Figure 5.

Adjusted differences in the mean 5-y rate of change in global cognition, processing speed, and episodic memory per 1-standard deviation increment in tailpipe-related traffic-related air pollution exposure, estimated from sensitivity analyses. Note: All models adjusted for baseline age, sex, race, study time, educational attainment, smoking status, community noise level, neighborhood socioeconomic status, calendar year of the baseline visit, and cross-products between these variables and study time. In addition, although the CHAP collected data on its participants from 1993 to 2012, model-based predicted values for ${\mathrm{PM}}_{2.5–10,\mathrm{Cu}}$ and ${\mathrm{PM}}_{2.5–10,\mathrm{Zn}}$ were available for 2009 only. To partially address this misalignment of exposure and outcome ascertainment, we used the procedure described in the main text to assign 3-y TRAP exposures to each participant in our analytic sample.

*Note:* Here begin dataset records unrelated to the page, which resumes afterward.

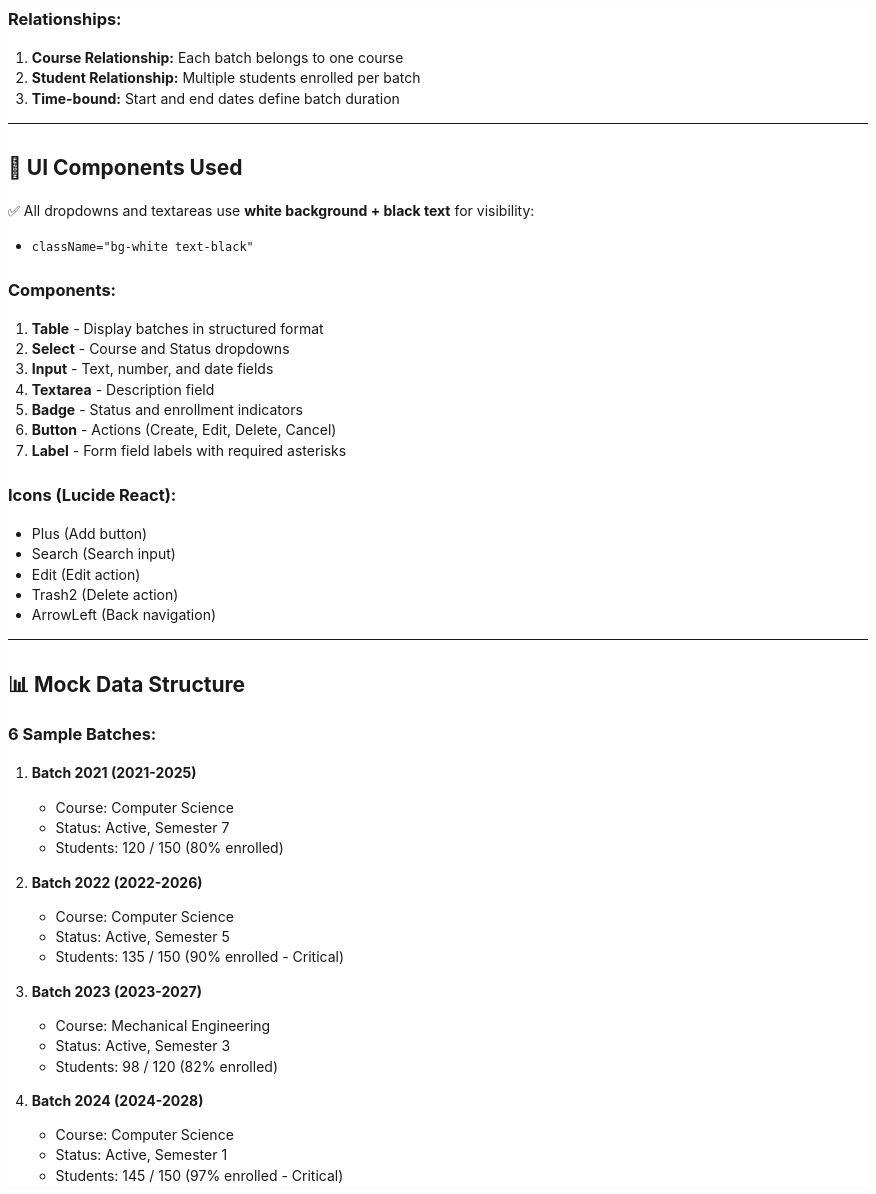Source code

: ### **Relationships:**
1. **Course Relationship:** Each batch belongs to one course
2. **Student Relationship:** Multiple students enrolled per batch
3. **Time-bound:** Start and end dates define batch duration

---

## 🎨 UI Components Used

✅ All dropdowns and textareas use **white background + black text** for visibility:
- `className="bg-white text-black"`

### **Components:**
1. **Table** - Display batches in structured format
2. **Select** - Course and Status dropdowns
3. **Input** - Text, number, and date fields
4. **Textarea** - Description field
5. **Badge** - Status and enrollment indicators
6. **Button** - Actions (Create, Edit, Delete, Cancel)
7. **Label** - Form field labels with required asterisks

### **Icons (Lucide React):**
- Plus (Add button)
- Search (Search input)
- Edit (Edit action)
- Trash2 (Delete action)
- ArrowLeft (Back navigation)

---

## 📊 Mock Data Structure

### **6 Sample Batches:**
1. **Batch 2021 (2021-2025)**
   - Course: Computer Science
   - Status: Active, Semester 7
   - Students: 120 / 150 (80% enrolled)

2. **Batch 2022 (2022-2026)**
   - Course: Computer Science
   - Status: Active, Semester 5
   - Students: 135 / 150 (90% enrolled - Critical)

3. **Batch 2023 (2023-2027)**
   - Course: Mechanical Engineering
   - Status: Active, Semester 3
   - Students: 98 / 120 (82% enrolled)

4. **Batch 2024 (2024-2028)**
   - Course: Computer Science
   - Status: Active, Semester 1
   - Students: 145 / 150 (97% enrolled - Critical)
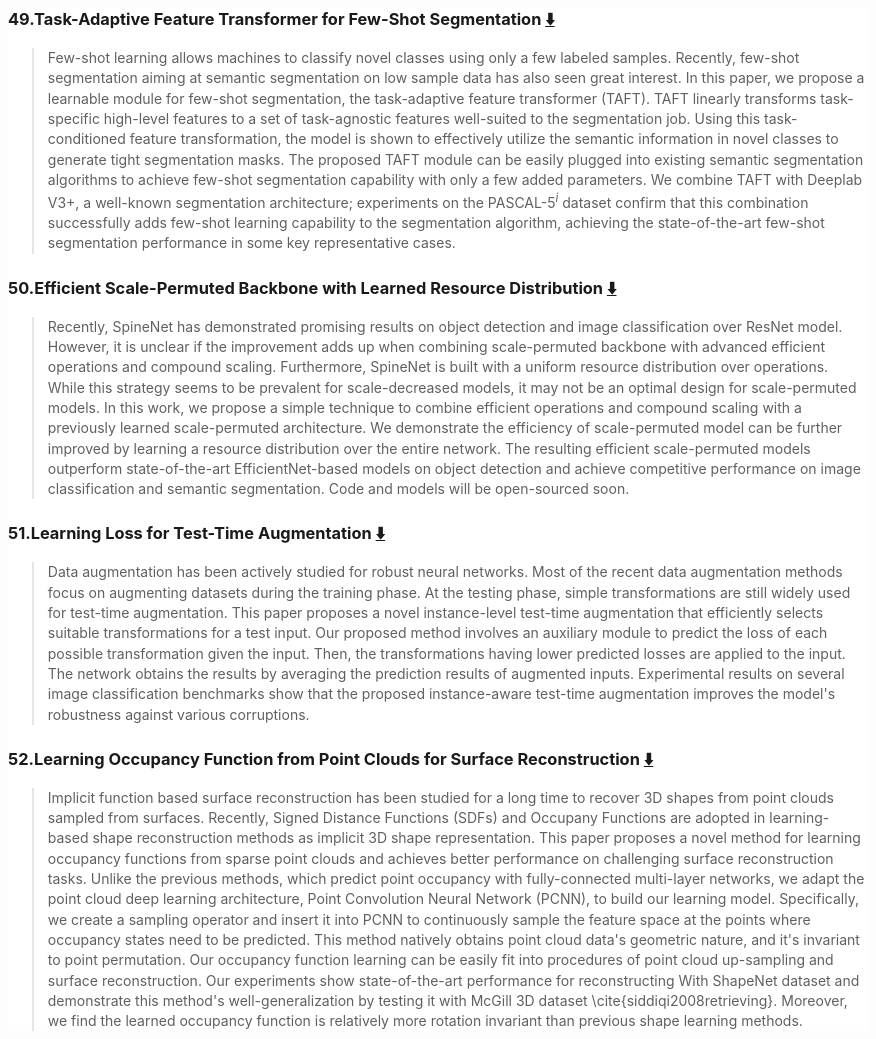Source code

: ### 49.Task-Adaptive Feature Transformer for Few-Shot Segmentation  [ :arrow_down: ](https://arxiv.org/pdf/2010.11437.pdf)
>  Few-shot learning allows machines to classify novel classes using only a few labeled samples. Recently, few-shot segmentation aiming at semantic segmentation on low sample data has also seen great interest. In this paper, we propose a learnable module for few-shot segmentation, the task-adaptive feature transformer (TAFT). TAFT linearly transforms task-specific high-level features to a set of task-agnostic features well-suited to the segmentation job. Using this task-conditioned feature transformation, the model is shown to effectively utilize the semantic information in novel classes to generate tight segmentation masks. The proposed TAFT module can be easily plugged into existing semantic segmentation algorithms to achieve few-shot segmentation capability with only a few added parameters. We combine TAFT with Deeplab V3+, a well-known segmentation architecture; experiments on the PASCAL-$5^i$ dataset confirm that this combination successfully adds few-shot learning capability to the segmentation algorithm, achieving the state-of-the-art few-shot segmentation performance in some key representative cases.      
### 50.Efficient Scale-Permuted Backbone with Learned Resource Distribution  [ :arrow_down: ](https://arxiv.org/pdf/2010.11426.pdf)
>  Recently, SpineNet has demonstrated promising results on object detection and image classification over ResNet model. However, it is unclear if the improvement adds up when combining scale-permuted backbone with advanced efficient operations and compound scaling. Furthermore, SpineNet is built with a uniform resource distribution over operations. While this strategy seems to be prevalent for scale-decreased models, it may not be an optimal design for scale-permuted models. In this work, we propose a simple technique to combine efficient operations and compound scaling with a previously learned scale-permuted architecture. We demonstrate the efficiency of scale-permuted model can be further improved by learning a resource distribution over the entire network. The resulting efficient scale-permuted models outperform state-of-the-art EfficientNet-based models on object detection and achieve competitive performance on image classification and semantic segmentation. Code and models will be open-sourced soon.      
### 51.Learning Loss for Test-Time Augmentation  [ :arrow_down: ](https://arxiv.org/pdf/2010.11422.pdf)
>  Data augmentation has been actively studied for robust neural networks. Most of the recent data augmentation methods focus on augmenting datasets during the training phase. At the testing phase, simple transformations are still widely used for test-time augmentation. This paper proposes a novel instance-level test-time augmentation that efficiently selects suitable transformations for a test input. Our proposed method involves an auxiliary module to predict the loss of each possible transformation given the input. Then, the transformations having lower predicted losses are applied to the input. The network obtains the results by averaging the prediction results of augmented inputs. Experimental results on several image classification benchmarks show that the proposed instance-aware test-time augmentation improves the model's robustness against various corruptions.      
### 52.Learning Occupancy Function from Point Clouds for Surface Reconstruction  [ :arrow_down: ](https://arxiv.org/pdf/2010.11378.pdf)
>  Implicit function based surface reconstruction has been studied for a long time to recover 3D shapes from point clouds sampled from surfaces. Recently, Signed Distance Functions (SDFs) and Occupany Functions are adopted in learning-based shape reconstruction methods as implicit 3D shape representation. This paper proposes a novel method for learning occupancy functions from sparse point clouds and achieves better performance on challenging surface reconstruction tasks. Unlike the previous methods, which predict point occupancy with fully-connected multi-layer networks, we adapt the point cloud deep learning architecture, Point Convolution Neural Network (PCNN), to build our learning model. Specifically, we create a sampling operator and insert it into PCNN to continuously sample the feature space at the points where occupancy states need to be predicted. This method natively obtains point cloud data's geometric nature, and it's invariant to point permutation. Our occupancy function learning can be easily fit into procedures of point cloud up-sampling and surface reconstruction. Our experiments show state-of-the-art performance for reconstructing With ShapeNet dataset and demonstrate this method's well-generalization by testing it with McGill 3D dataset \cite{siddiqi2008retrieving}. Moreover, we find the learned occupancy function is relatively more rotation invariant than previous shape learning methods.      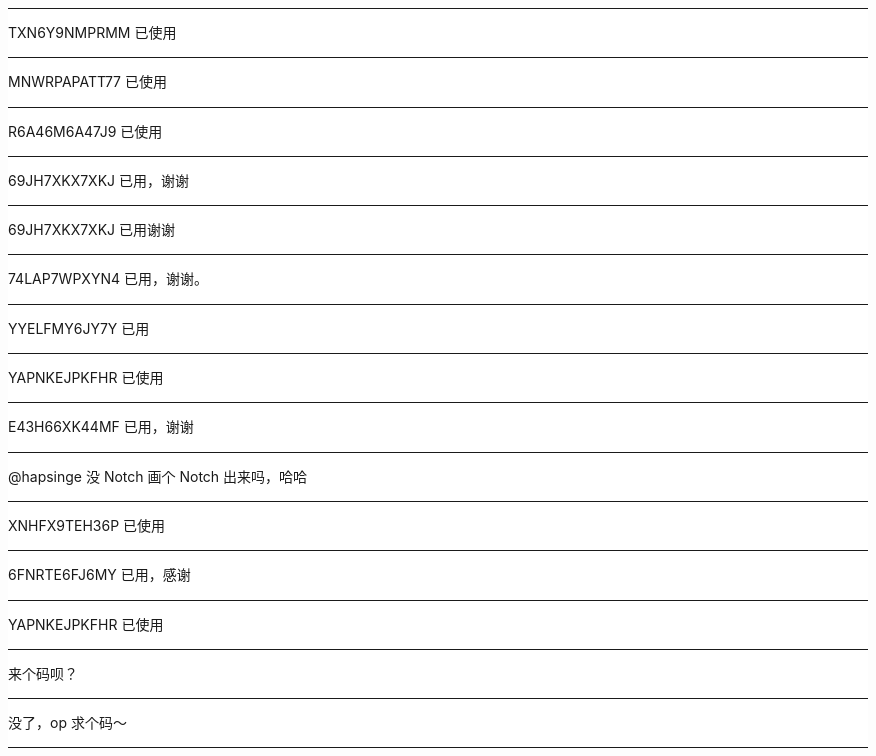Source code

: ---------------------------------------------------

TXN6Y9NMPRMM 已使用

---------------------------------------------------

MNWRPAPATT77 已使用

---------------------------------------------------

R6A46M6A47J9 已使用

---------------------------------------------------

69JH7XKX7XKJ
已用，谢谢

---------------------------------------------------

69JH7XKX7XKJ 已用谢谢

---------------------------------------------------

74LAP7WPXYN4 已用，谢谢。

---------------------------------------------------

YYELFMY6JY7Y 已用

---------------------------------------------------

YAPNKEJPKFHR 已使用

---------------------------------------------------

E43H66XK44MF 已用，谢谢

---------------------------------------------------

@hapsinge 没 Notch 画个 Notch 出来吗，哈哈

---------------------------------------------------

XNHFX9TEH36P 已使用

---------------------------------------------------

6FNRTE6FJ6MY 已用，感谢

---------------------------------------------------

YAPNKEJPKFHR 已使用

---------------------------------------------------

来个码呗？

---------------------------------------------------

没了，op 求个码～

---------------------------------------------------
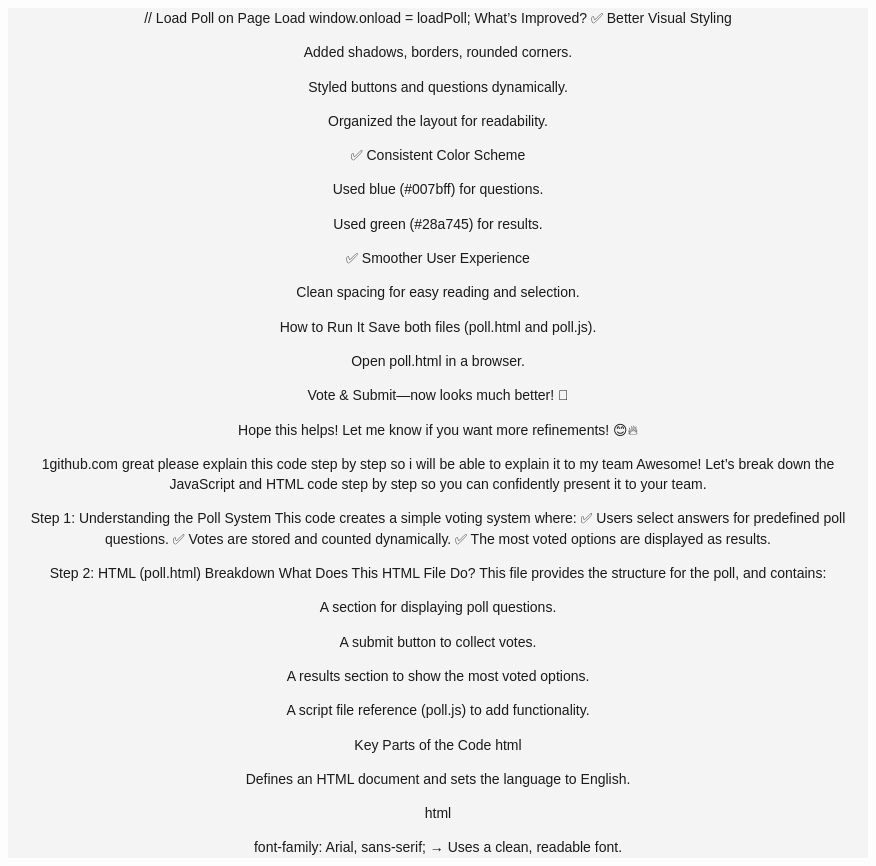 // Load Poll on Page Load
window.onload = loadPoll;
What’s Improved?
✅ Better Visual Styling

Added shadows, borders, rounded corners.

Styled buttons and questions dynamically.

Organized the layout for readability.

✅ Consistent Color Scheme

Used blue (#007bff) for questions.

Used green (#28a745) for results.

✅ Smoother User Experience

Clean spacing for easy reading and selection.

How to Run It
Save both files (poll.html and poll.js).

Open poll.html in a browser.

Vote & Submit—now looks much better! 🚀

Hope this helps! Let me know if you want more refinements! 😊🔥

1github.com
great please explain this code step by step so i will be able to explain it to my team
Awesome! Let’s break down the JavaScript and HTML code step by step so you can confidently present it to your team.

Step 1: Understanding the Poll System
This code creates a simple voting system where: ✅ Users select answers for predefined poll questions. ✅ Votes are stored and counted dynamically. ✅ The most voted options are displayed as results.

Step 2: HTML (poll.html) Breakdown
What Does This HTML File Do?
This file provides the structure for the poll, and contains:

A section for displaying poll questions.

A submit button to collect votes.

A results section to show the most voted options.

A script file reference (poll.js) to add functionality.

Key Parts of the Code
html
<!DOCTYPE html>
<html lang="en">
Defines an HTML document and sets the language to English.

html
<body style="font-family: Arial, sans-serif; background-color: #f4f4f4; padding: 20px; text-align: center;">
font-family: Arial, sans-serif; → Uses a clean, readable font.
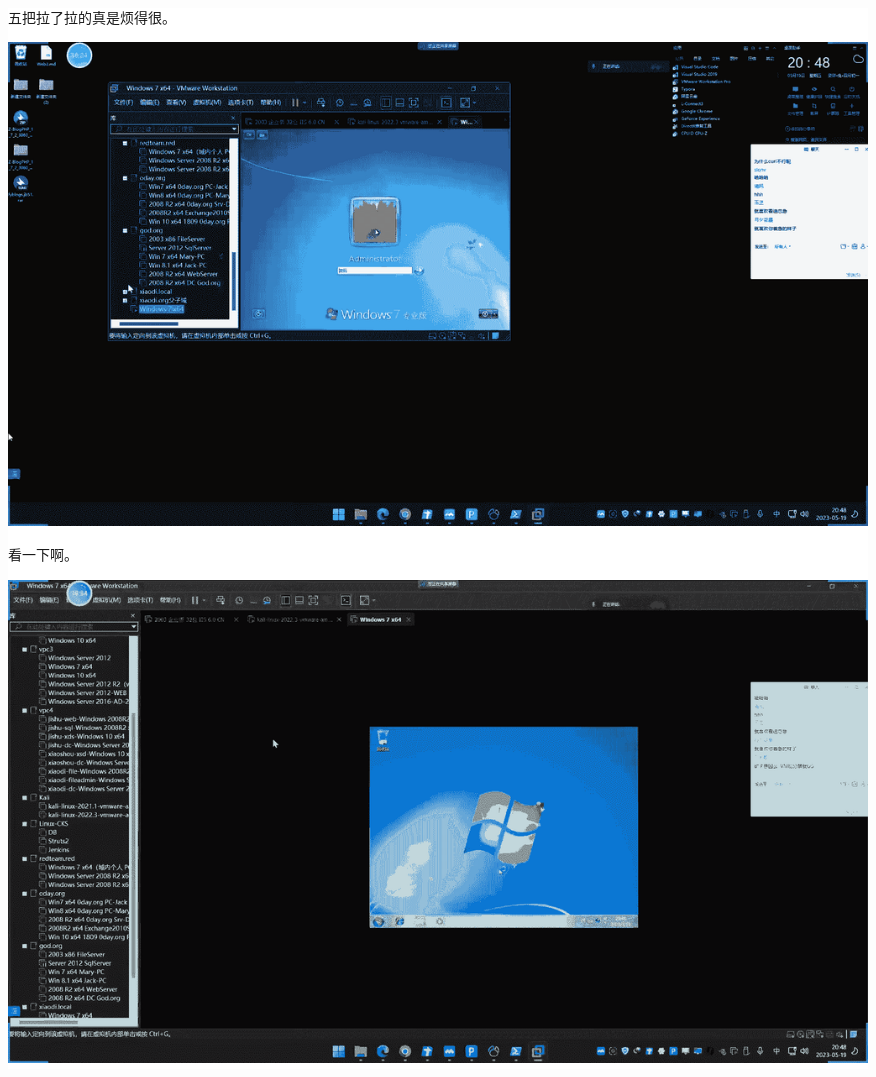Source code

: 五把拉了拉的真是烦得很。

![](img/417bd6c721484af32634ece3a6cedfe1_123.png)

看一下啊。

![](img/417bd6c721484af32634ece3a6cedfe1_125.png)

To explore the impact of potential post-enrollment selection biases and our choice of a 3-y exposure window, we conducted the following sensitivity analyses: a) incorporating stabilized inverse probability of continuation due to not dying weights into our outcome models; b) incorporating stabilized inverse probability of continuation due to not dying weights into our outcome models, censoring follow-up time once a participant became at least 90 y of age; c) incorporating stabilized inverse probability of continuation weights, which were defined as the product of the inverse probability of continuation due to not dying and the inverse probability of continuation due to not dropping out of the study; d) restricting to those eligible for a 5-y exposure window [i.e., those who had at least one CHAP visit 5 y after their working start date described in the main text, and estimating 5-y and 3-y TRAP exposure among those eligible for 5-y exposure windows (“5-year exposure” and “3-year exposure among the 5-year exposure subset,” respectively)]. For all sensitivity analyses, we assumed as with our primary analyses that 2009 predicted ${\mathrm{PM}}_{2.5–10,\mathrm{Cu}}$ and ${\mathrm{PM}}_{2.5–10,\mathrm{Zn}}$ concentrations reflect, at least in rank ordering, what would have been observed for each CHAP participant at their analytic baseline visit. CHAP, Chicago Health and Aging Project; PM, particulate matter; TRAP, traffic-related air pollution.